One of our all time favorite choices to cover water quickly and explore a bunch of depths is the versatile crankbait.
You can choose from a variety of colors, widths, and body shapes, but the key feature to keep at the top of your mind is the crankbait bill. This feature defines the depth, from shallow-, to medium-, to deep-diving, choosing the right bill for the right depth can make all the difference.
Square bill crankbaits are best for running in the shallows from 1 to 4 feet, while a plug with a 1-inch bill will dive to about 10 feet deep. Some crankbaits with even longer bills have the ability to reach depths down to 25 or 30 feet.
Another factor for choosing the right style of crankbait is the time of year. Spring, fall and summer all bring the prime conditions for throwing diving plugs. Let’s take a look at when and how to use the three basic types of crankbaits.
Deep Diving Crankbaits
The postspawn period signals the start of deep cranking since bass suspend in deep water and start feeding on shad. Knowing the ins and outs of the spawn is essential to fishing crankbaits. When the summertime heat is on, a deep-diving crankbait provides some heavyweight bass action. Reeling a magnum-size, deep-diving crankbait all day can be physically demanding, but this technique’s potential for tricking big bass makes it worth the toil and trouble.
Key targets for deep cranking include ledges, humps, bluff-ends and channel-swing points. As the water warms, bass will move closer to the bottom. Check your electronics to find any sweet spot (logs, brush piles, shell beds, big boulders, etc.) on the structure and try to run your crankbait into it. Deflecting your crankbait off the sweet spot will trigger more strikes.
Making a long cast past your target will enable the crankbait to dive deep enough to hit the sweet spot in the middle of your retrieve. Since line diameter affects a crankbait’s diving capability, use thinner line such as 10- to 12-pound test to enable your plugs to reach depths of 20 to 25 feet.
Medium Diving Crankbaits
When the water temperature reaches the upper 40- to low 50-degree range in the spring, medium-diving cranks start to shine in many parts of the country. Early prespawn bass can be taken on these baits along the deepest part of a bluff and as the water continues to warm the other end of the bluff connecting to a flat becomes the best spot to crank. Medium divers hit their prime when prespawn bass move to chunk rock shorelines or transition areas where the banks change from big rocks to pea gravel. The fish tend to be on the last one or two deeper banks in the major creeks.
Water clarity determines which crankbait shape to throw for bass in the 7- to 10-foot range. In murky water, wide wobbling crankbaits that can be retrieved at slow to medium speeds produce best. A flat- or thin-sided crankbait that generates a tight wiggle tricks more bass in clear-water conditions.
The bait’s shape dictates how you should present the lure to prespawn bass. Since wide wobbling crankbaits best imitate crawfish, you should crank your plug down to the bottom to deflect it off the rocks. Retrieving a thin-sided crankbait at high speeds triggers strikes from prespawn bass on clear-water lakes when the water temperature rises into the low 50s. Work the shad-imitating crankbait over the tops and around the edges of standing timber and along windy banks where baitfish are present.

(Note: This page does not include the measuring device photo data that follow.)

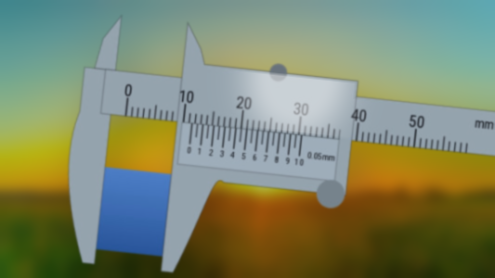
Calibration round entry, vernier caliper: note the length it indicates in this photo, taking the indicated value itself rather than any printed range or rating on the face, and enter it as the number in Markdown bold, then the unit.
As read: **11.5** mm
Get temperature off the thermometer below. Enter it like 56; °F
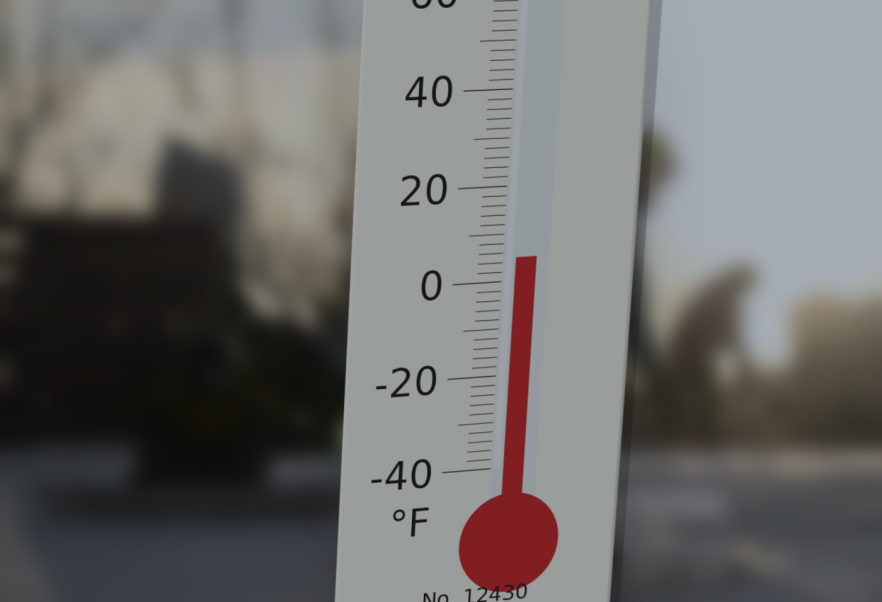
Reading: 5; °F
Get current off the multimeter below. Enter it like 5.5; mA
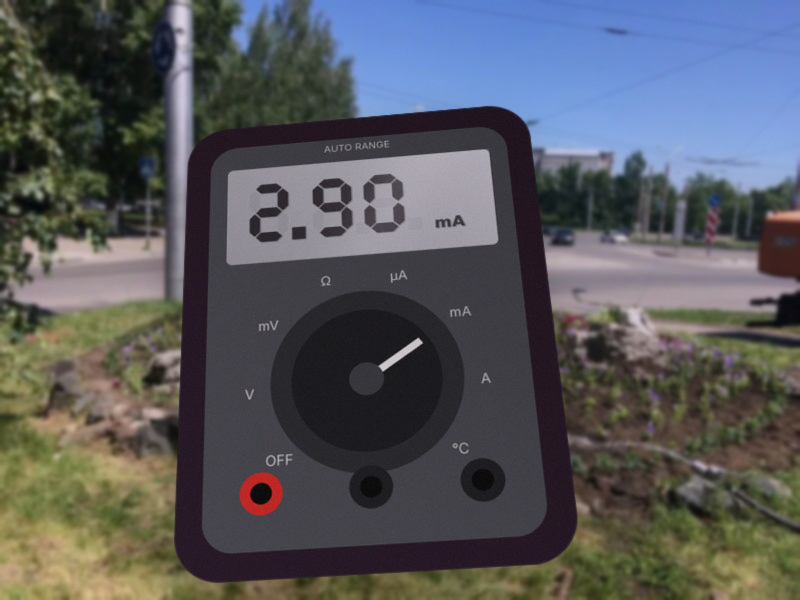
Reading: 2.90; mA
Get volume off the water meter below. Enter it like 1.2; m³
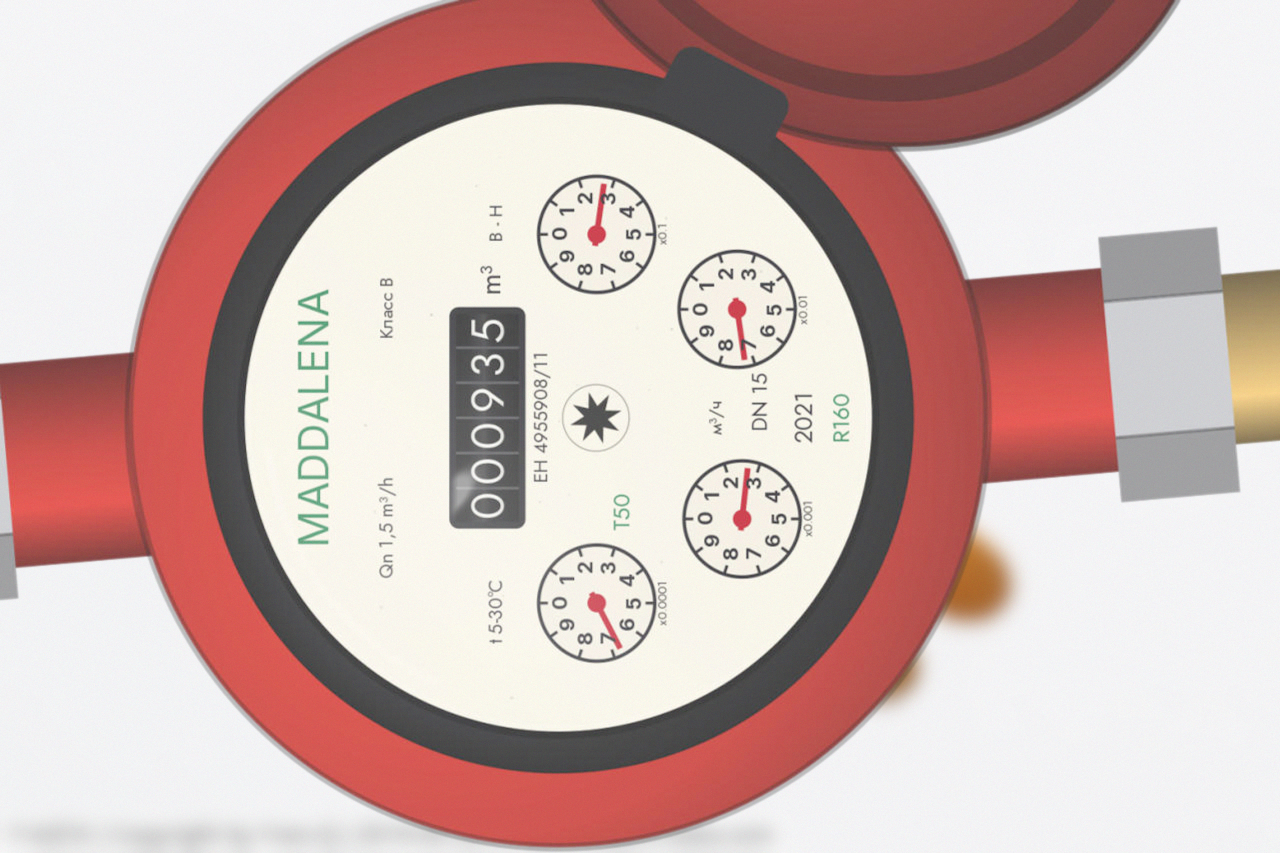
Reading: 935.2726; m³
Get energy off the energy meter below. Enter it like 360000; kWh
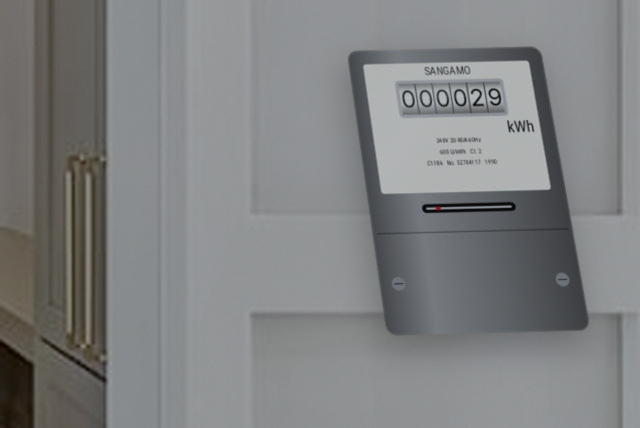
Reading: 29; kWh
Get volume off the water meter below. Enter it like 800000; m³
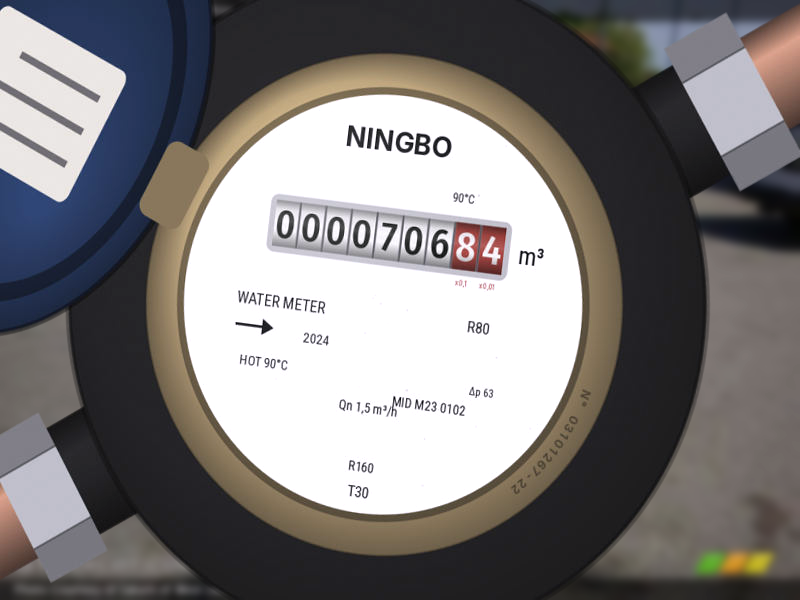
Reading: 706.84; m³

Using 12- to 15-pound line works well for most prespawn cranking situations for bass in the mid-depth zone. However, you might have to scale down to 8- or 10-pound test when fishing in clear water where prespawn bass stage a little deeper.
Shallow Running Crankbaits
Late fall and early spring when bass roam the shallows are ideal times to throw a square bill crankbait. The short bill crankbait can be slowly cranked through shallow brush when the water is still cold in the early spring. It can also be retrieved at high speeds to tick the tops of submerged weed beds or deflect off of stumps and logs in warm water. The deflecting lure imitates the same flash produced by a baitfish when it bumps into a log and rolls on its side.
Square bills are a great change-up lure for a spinnerbait when weather conditions change. Blade baits are great for throwing in the shallows on cloudy, windy days, but the square bill becomes the better choice on sunny days, especially when fishing shallow murky water.
Cranking square bills on 20- to 25-pound line is a necessity since you will be constantly banging the lure into cover which could nick the line and create a weak spot. The heavy line also prevents the crankbait from diving too deep and bogging down in the weeds when fishing over the top of submerged vegetation.